**Persyaratan Tugas:**
A: Tentukan apakah setiap pernyataan berikut sesuai dengan tulisan tentang sepenuh hati di bawah. Jawab ya atau tidak, lalu kutip persis kata-kata penentunya dari tulisan itu. (i) Penulis datang ke Yogyakarta pada tahun 2002 untuk menimba ilmu. (ii) IP penulis setiap semester berada di kisaran 3,0 sampai 3,5. (iii) Menurut tulisan itu, orang di sekeliling kitalah yang mengetahui bahwa sesuatu sudah dilakukan sepenuh hati.
B: Menurut tulisan tentang sepenuh hati di bawah, apa yang menjadi kunci bagi penulis untuk meraih nilai semesternya?
C: Lanjutkan tulisan tentang sepenuh hati di bawah, dimulai sesudah kalimat terakhirnya.

------ Halaman

Saya masih ingat ketika memulai kehidupan baru di Yogyakarta. Tepatnya di tahun 2002, saya menginjakkan kaki di Yogyakarta untuk menimba ilmu.. Harapan paling utama adalah menjadi yang terbaik bagi orangtua.. Pada saat itu, yang terlintas di benakku adalah kuliah dengan sungguh-sungguh alias kuliah sepenuh hati. Semester demi semester kulalui dengan hasil yang memuaskan dengan IP di kisaran 3,8 - 4.0.. Wow,.sebuah angka yang fantastis bagi sebagian orang.. (bangga mode:ON).. Hmmm... ya..ya... nilai tersebut didapatkan bukan karena doa saja, tetapi ada usaha untuk itu... Belajar dengan sepenuh hati adalah kuncinya...
Bicara tentang sepenuh hati, juga berlaku untuk menjalani kehidupan ini. "Apa yang bisa didapatkan seseorang jika sudah berbuat sepenuh hati?" Sebuah pertanyaan yang sangat menarik... Jawaban sebagian besar orang untuk pertanyaan itu yakni "mendapatkan hasil yang baik" atau "mendapatkan hasil yang maksimal", atau "mendapatkan yang tidak mungkin menjadi mungkin". Atau bahkan ada juga yang menjawab "Pasti mendapatkan penghargaan atau pujian". Tentu saja tidak ada yang salah dengan jawaban-jawaban seperti itu. Yang mau saya tekankan adalah bahwa tidak semua yang dilakukan dengan sepenuh hati pasti mendapatkan hasil yang maksimal atau memuaskan atau bahkan pujian dari orang lain. Orang di sekeliling kita ada yang beranggapan bahwa yang kita lakukan belum sepenuh hati, padahal kita sudah melakukannya dengan sungguh-sungguh. Karena sebenarnya yang mengetahui sesuatu itu sudah dilakukan sepenuh hati adalah diri kita sendiri.

------------
------ Data Tercatat

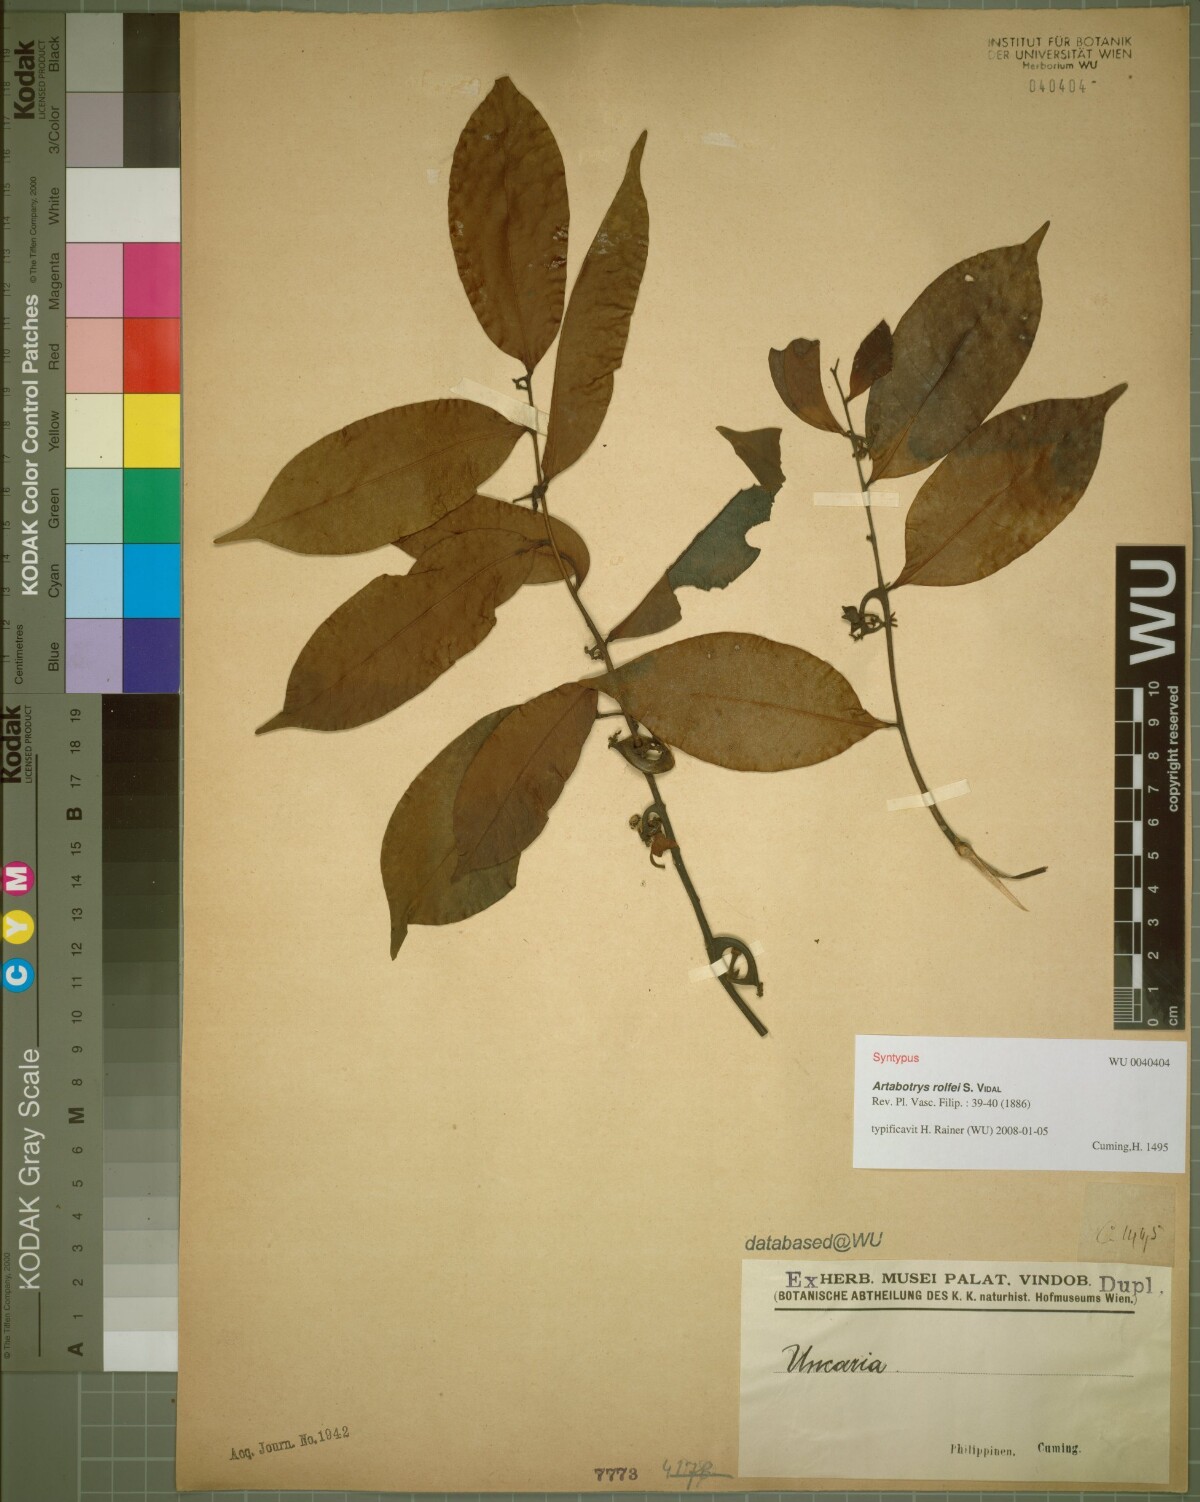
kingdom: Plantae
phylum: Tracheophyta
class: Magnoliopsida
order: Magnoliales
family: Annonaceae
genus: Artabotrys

------------

**Jawaban Tugas:**
A:
(i) Ya: "Tepatnya di tahun 2002, saya menginjakkan kaki di Yogyakarta untuk menimba ilmu"
(ii) Tidak: "IP di kisaran 3,8 - 4.0"
(iii) Tidak: "yang mengetahui sesuatu itu sudah dilakukan sepenuh hati adalah diri kita sendiri"

B: Belajar dengan sepenuh hati.

C:
Hal yang sama juga berlaku untuk yang pacaran atau berumah tangga atau berpasang-pasangan..:D... Didalam hubungan tersebut ada kata "cinta", "sayang" atau sejenisnya.. Pertanyaan bagi yang sudah punya pacar, "Apakah kalian saling mencintai? Apa kalian saling mencintai karena kelebihan yang ada pada diri masing-masing?". Jika kita mencintai karena dia cantik, ganteng, berpendidikan, kaya atau karena dia bisa mengantar kesana-kemari, maka hal tersebut saya kategorikan sebagai sesuatu yang bersifat sesaat. Bagaimana jika dia lumpuh, miskin suatu ketika, apa masih tetap mencintainya?. Saya pernah menonton sebuah video mengharukan di Youtube tentang kisah seorang pria yang mendonorkan matanya untuk teman wanitanya. Wanita tersebut mengalami kebutaan karena tersiram bahan kimia di tempat sang pria. Demi sang wanita, sang pria akhirnya memutuskan untuk buta dan merelakan kedua matanya menjadi milik wanita agar bisa melihat dunia ini kembali... Sungguh sebuah pengorbanan yang luar biasa dan sangat jarang ditemui saat ini.
Sudahkah Anda mencintai pasangan Anda?
Mencintai sepenuh hati adalah merelakan diri kita dicintai sepenuh hati sehingga bisa dicintai sepenuhnya...
Selamat beraktifitas sahabat...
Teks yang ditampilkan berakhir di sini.